*** DATA SHOWN ***
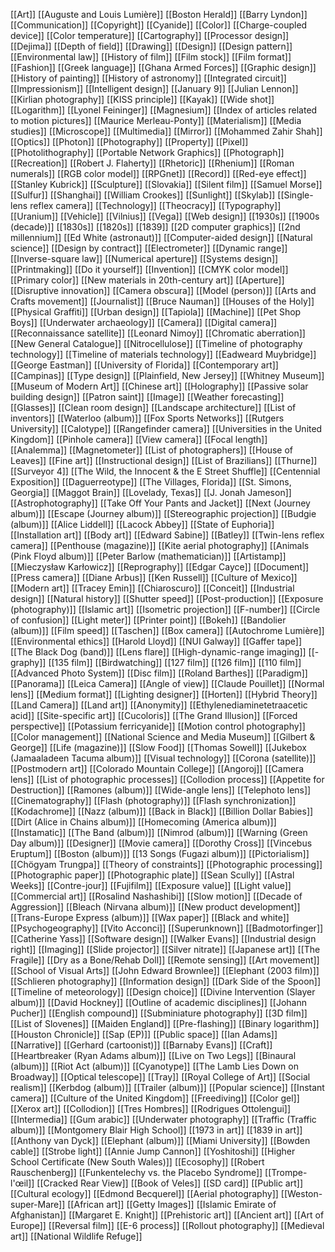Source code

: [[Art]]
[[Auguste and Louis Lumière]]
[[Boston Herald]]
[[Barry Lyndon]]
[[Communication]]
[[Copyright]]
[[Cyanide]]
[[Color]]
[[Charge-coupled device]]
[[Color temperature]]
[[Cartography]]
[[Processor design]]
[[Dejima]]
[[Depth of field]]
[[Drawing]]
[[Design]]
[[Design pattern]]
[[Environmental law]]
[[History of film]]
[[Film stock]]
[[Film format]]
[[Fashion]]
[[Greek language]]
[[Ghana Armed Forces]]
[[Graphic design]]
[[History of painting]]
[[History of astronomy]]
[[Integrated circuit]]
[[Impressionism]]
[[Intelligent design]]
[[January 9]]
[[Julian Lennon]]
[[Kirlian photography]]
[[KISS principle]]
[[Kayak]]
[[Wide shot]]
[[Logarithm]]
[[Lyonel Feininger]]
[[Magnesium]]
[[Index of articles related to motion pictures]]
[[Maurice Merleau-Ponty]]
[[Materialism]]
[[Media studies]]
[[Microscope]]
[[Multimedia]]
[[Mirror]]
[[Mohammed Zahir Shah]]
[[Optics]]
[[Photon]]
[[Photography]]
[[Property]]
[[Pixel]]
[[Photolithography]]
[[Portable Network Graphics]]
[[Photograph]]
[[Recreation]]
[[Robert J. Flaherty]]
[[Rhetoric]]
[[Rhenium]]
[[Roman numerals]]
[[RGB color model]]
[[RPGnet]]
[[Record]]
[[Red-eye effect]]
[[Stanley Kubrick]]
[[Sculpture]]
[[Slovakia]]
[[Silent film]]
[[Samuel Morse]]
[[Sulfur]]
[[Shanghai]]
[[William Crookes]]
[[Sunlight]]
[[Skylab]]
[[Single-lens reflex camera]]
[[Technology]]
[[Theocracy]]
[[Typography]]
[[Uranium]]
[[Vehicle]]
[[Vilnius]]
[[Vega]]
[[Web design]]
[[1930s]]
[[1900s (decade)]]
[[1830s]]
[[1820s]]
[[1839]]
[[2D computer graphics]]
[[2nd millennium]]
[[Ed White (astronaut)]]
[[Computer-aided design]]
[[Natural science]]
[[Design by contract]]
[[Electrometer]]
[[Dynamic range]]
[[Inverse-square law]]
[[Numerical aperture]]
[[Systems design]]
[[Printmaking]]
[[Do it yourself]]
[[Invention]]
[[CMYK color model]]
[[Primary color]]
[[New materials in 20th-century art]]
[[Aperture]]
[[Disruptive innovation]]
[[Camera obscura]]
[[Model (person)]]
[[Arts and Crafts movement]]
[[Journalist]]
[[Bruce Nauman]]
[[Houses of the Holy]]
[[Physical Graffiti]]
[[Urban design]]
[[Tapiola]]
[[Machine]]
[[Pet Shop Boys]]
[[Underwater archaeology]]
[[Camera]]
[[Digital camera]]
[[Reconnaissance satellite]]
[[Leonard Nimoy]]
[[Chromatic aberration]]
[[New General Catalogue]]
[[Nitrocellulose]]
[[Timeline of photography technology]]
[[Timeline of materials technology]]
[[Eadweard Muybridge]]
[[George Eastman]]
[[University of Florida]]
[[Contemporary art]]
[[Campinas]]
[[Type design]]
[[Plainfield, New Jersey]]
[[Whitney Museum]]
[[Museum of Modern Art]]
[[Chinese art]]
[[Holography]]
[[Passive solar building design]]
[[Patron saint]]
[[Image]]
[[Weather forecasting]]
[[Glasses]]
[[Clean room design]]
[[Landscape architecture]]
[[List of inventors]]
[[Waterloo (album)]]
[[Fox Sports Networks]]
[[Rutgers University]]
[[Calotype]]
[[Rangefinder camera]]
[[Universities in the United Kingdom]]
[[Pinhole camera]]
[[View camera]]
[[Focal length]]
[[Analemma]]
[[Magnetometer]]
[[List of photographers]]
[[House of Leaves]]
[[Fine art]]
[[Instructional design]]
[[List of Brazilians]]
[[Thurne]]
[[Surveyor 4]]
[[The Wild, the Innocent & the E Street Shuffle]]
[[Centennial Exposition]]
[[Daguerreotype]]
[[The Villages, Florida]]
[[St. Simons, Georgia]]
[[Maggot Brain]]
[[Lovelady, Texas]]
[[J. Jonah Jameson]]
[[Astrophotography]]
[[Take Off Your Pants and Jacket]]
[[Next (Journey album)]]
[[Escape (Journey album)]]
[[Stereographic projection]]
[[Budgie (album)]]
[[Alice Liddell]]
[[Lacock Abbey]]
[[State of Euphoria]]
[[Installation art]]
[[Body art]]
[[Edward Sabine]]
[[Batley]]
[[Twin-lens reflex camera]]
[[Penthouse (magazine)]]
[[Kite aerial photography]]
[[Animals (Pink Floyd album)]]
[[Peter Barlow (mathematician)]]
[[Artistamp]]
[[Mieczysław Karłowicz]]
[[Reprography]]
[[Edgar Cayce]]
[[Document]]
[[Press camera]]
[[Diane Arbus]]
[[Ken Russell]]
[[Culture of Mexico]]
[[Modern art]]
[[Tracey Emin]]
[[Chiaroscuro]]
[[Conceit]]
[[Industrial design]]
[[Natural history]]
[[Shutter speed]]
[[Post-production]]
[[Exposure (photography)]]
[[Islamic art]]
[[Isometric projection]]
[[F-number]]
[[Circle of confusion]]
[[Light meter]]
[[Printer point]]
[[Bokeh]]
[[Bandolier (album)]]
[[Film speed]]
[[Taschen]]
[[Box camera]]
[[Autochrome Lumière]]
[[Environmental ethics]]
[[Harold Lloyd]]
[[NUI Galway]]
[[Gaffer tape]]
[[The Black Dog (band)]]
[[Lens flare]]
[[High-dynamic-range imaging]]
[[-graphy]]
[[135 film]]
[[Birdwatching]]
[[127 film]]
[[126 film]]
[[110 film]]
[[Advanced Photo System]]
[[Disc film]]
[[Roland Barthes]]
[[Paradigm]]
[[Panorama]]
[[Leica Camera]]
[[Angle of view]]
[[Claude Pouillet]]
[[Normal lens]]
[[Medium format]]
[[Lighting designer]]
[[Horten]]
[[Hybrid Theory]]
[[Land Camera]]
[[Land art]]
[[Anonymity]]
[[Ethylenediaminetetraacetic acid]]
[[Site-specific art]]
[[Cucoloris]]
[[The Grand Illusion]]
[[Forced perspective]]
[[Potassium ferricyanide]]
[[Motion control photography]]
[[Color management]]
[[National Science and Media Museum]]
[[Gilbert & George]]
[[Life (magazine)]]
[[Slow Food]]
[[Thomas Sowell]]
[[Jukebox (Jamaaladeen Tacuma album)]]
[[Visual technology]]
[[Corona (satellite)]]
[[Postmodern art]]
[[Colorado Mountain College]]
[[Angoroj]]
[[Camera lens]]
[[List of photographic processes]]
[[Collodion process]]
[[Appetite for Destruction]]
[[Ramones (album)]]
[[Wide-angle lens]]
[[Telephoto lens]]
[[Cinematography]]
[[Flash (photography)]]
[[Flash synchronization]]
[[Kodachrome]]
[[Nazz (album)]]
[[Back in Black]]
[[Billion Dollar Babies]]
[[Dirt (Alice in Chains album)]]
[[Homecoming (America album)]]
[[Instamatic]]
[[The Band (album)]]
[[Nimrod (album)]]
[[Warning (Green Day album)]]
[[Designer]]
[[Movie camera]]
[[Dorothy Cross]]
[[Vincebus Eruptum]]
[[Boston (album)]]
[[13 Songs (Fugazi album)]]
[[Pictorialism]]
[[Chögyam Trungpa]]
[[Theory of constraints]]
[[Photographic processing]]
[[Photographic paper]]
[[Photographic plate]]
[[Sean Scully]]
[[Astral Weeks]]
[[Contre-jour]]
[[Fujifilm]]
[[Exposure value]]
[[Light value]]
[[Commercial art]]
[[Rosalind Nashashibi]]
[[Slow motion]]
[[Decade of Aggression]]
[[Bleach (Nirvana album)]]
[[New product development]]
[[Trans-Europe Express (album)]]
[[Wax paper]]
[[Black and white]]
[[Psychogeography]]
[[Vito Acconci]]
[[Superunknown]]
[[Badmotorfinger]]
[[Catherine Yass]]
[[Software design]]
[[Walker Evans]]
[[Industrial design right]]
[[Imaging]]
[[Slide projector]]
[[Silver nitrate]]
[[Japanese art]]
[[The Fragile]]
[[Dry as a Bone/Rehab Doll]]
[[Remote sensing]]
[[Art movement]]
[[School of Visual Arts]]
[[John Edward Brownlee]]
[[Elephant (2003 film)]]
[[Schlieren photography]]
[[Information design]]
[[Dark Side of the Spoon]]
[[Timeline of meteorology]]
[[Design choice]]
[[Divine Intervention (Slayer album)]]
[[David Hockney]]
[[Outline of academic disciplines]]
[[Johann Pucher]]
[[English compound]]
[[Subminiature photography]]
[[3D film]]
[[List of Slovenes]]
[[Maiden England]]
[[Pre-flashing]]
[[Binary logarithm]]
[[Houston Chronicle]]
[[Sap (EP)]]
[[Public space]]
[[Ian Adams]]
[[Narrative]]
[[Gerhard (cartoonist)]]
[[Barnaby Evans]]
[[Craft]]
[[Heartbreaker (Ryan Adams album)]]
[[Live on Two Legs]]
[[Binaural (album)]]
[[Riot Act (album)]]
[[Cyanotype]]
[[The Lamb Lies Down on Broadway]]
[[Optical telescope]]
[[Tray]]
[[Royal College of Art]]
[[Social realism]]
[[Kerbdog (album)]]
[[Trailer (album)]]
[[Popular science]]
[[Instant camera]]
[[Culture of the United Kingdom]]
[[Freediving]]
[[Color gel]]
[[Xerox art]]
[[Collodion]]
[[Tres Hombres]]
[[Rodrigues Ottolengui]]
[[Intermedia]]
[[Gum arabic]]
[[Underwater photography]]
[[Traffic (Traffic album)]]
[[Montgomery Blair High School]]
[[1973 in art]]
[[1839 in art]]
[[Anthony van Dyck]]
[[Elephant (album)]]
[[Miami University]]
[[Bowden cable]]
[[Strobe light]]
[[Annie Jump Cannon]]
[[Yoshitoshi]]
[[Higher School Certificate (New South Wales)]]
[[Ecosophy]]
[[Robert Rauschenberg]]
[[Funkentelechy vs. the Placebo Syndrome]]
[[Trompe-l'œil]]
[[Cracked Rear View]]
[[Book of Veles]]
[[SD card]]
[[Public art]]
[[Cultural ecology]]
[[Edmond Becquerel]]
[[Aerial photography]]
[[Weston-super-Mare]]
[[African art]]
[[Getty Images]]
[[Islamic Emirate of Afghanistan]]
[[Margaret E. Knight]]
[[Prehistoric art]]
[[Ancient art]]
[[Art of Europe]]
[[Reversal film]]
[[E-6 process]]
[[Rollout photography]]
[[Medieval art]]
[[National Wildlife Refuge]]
*** End of DATA SHOWN ***
• ACTIVITY
Select every line of the entries above that contains the string "Timeline", matching case exactly.

• EXERCISE RESPONSE
[[Timeline of photography technology]]
[[Timeline of materials technology]]
[[Timeline of meteorology]]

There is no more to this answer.